Krabi Province is a safe place for extensive travel. The locals are renowned for their friendliness, and most travellers never experience any threat to their safety in Krabi. However, like many popular tourist spots, there are random pickpockets in action, although Krabi has a much lower crime rate than Phuket or Bangkok.
Problems can be avoided by acting sensibly and exercising caution at all times. Nature often poses the biggest risk to visitors to Krabi, while risks of violence or terrorism are low. Here are some key points to help you stay safe:
Beach safety in Krabi: when the monsoon blows in (between May and October), the sea can become very rough and not great for swimming, although Krabi doesn’t have a problem with the rip tides which are so lethal in Phuket. Jet-skis may be absent from Krabi beaches, but mooring boats in Ton Sai Bay are a danger to swimmers.

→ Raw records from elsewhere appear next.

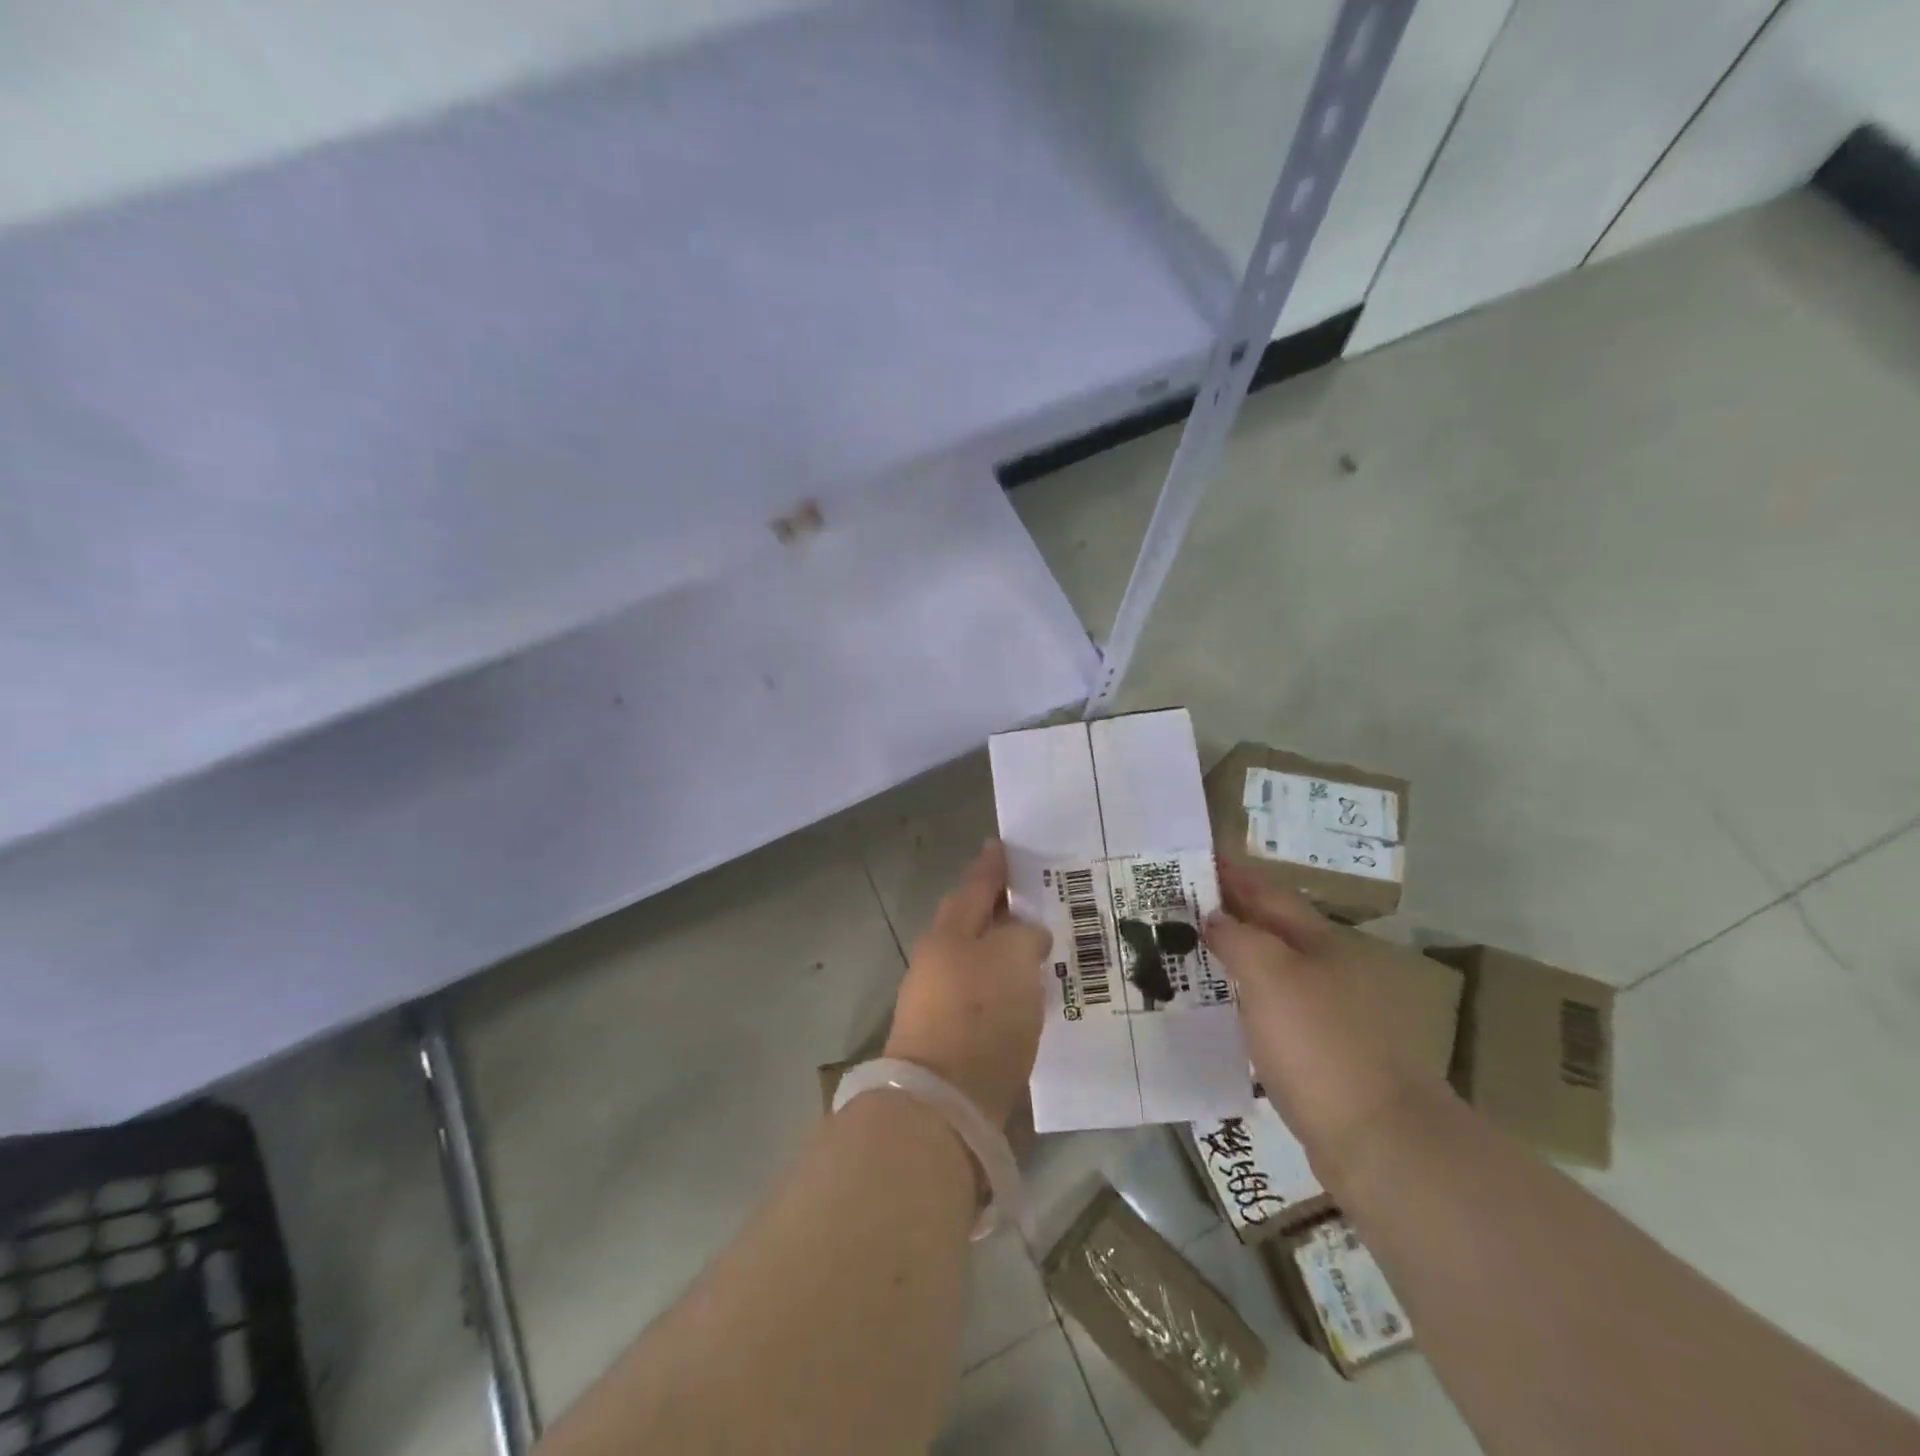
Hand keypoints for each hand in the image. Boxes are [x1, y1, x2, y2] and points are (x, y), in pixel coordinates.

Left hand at [883, 840, 1051, 1126]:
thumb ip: (1024, 935)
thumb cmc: (979, 1015)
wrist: (945, 1102)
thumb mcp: (1012, 958)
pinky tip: (1033, 990)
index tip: (1001, 845)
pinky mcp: (956, 1039)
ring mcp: (943, 1001)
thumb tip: (1028, 935)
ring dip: (1005, 948)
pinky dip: (1008, 985)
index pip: (975, 887)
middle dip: (998, 907)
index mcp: (949, 933)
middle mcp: (940, 961)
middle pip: (972, 923)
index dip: (991, 866)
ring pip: (981, 960)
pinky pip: (988, 996)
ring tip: (1043, 941)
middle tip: (1033, 893)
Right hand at [1204, 860, 1427, 1167]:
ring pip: (1267, 968)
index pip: (1266, 892)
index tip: (1191, 860)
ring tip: (1183, 949)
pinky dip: (1238, 995)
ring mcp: (1323, 1012)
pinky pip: (1266, 1007)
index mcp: (1318, 941)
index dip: (1231, 873)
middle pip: (1268, 927)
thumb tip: (1212, 918)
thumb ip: (1237, 937)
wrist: (1376, 1139)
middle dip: (1226, 910)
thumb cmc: (1318, 1042)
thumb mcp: (1270, 975)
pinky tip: (1214, 1007)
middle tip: (1174, 904)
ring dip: (1229, 954)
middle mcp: (1324, 969)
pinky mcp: (1315, 1052)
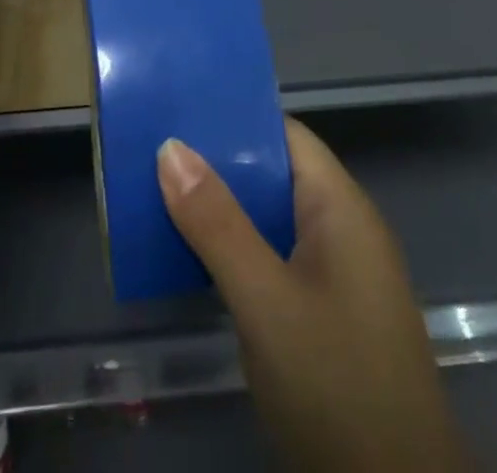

Capsizing: this long-standing safety issue has never been properly resolved due to lax monitoring of ferry loads. In the busy season ferries can get overloaded, and sometimes in rough seas they can sink. Try to avoid busy periods and always locate the life jackets once on board for your own safety while in Krabi.
Credit card fraud: Thailand is notorious for fraudulent activity. Pay cash when you can and always keep an eye on your card as it is being swiped. Watch out for ‘card readers’, which can be planted over the card slot of ATM machines, and check your bank statements regularly. Also, avoid paying for anything online or accessing online banking in Krabi internet shops.
Diving and marine life: Krabi’s diving industry meets international standards of safety and he nearest hyperbaric chamber is in Patong, Phuket; less than 45 minutes by speedboat from Phi Phi or Krabi. There is little threat of poisoning from marine life as predatory species are minimal.
Drugs: offences are taken seriously by Thai authorities and penalties are harsh, with the death penalty being the maximum sentence for perceived trafficking. This includes marijuana, which is openly sold on some islands. You can expect at least a 50,000 baht fine (about US$1,600) for possession alone, and may also be deported.
Hustlers and touts: although present, Krabi tends to have fewer touts than other destinations. They pose no threat and usually nothing more than an annoyance.
Jelly fish: have become plentiful recently, but although stings are painful, they are not lethal. Avoid swimming in waters where they are in excess if you are concerned for your safety.
Pick pocketing and theft: is only a minor problem and your possessions are usually safe on the beach or in your handbag in public. Theft from hotel rooms is rarely reported, although backpacker places have a chronic problem, often carried out by other backpackers.
Rape: is rare, and the negative publicity from past incidents has ensured the police have dealt harshly with caught offenders to set an example. Single female travellers can enjoy a decent level of safety in Krabi, but it is important to exercise common sense after dark.
Road safety: is a big problem in Thailand due to reckless driving and poor law enforcement. The road between Krabi and Ao Nang is notorious for accidents. If you rent a motorbike, always wear a crash helmet and drive cautiously. Never drive after consuming alcohol no matter what others may do.
Snakes and spiders: Thailand has its fair share of snakes, but visitors are unlikely to encounter them. Reports of tourist dying from being bitten are unheard of. It is advisable not to go hiking alone, and if you are bitten, try to memorise the snake’s appearance to help with serum identification.
Terrorism: while Bangkok experienced a lengthy period of political turmoil, violence and destruction in 2010, Krabi’s resorts remain safe. Poor police intelligence mean tourist hotspots are a target for a Bali-styled attack; however, Thailand is not perceived as a strong ally to the US or UK. The Deep South has a very serious problem with Muslim insurgency and tourists are highly recommended to avoid Yala, Narathiwat and Pattani provinces completely for their own safety. Political unrest can disrupt transport, so it’s advisable to check local press and media for updates, and have a contingency plan.
Tsunami: it may be difficult to imagine another tsunami striking, yet Krabi remains in a hazardous geological zone. There are now warning and evacuation precautions in place, as well as regular drills. While there is little risk in Ao Nang, Railay and Phi Phi are at severe risk; therefore, it’s essential for travellers to take note of evacuation routes posted on signs.
Violence: is a rarity in Thailand as far as tourists are concerned, since Thais are usually non-confrontational. Avoid getting in a ‘nationalistic’ argument with locals, though, as Thais are very patriotic. There is also an ugly mafia-like underbelly to Thai society, and occasionally naïve foreigners get caught up in it. If you are concerned for your safety, try to walk away from the situation.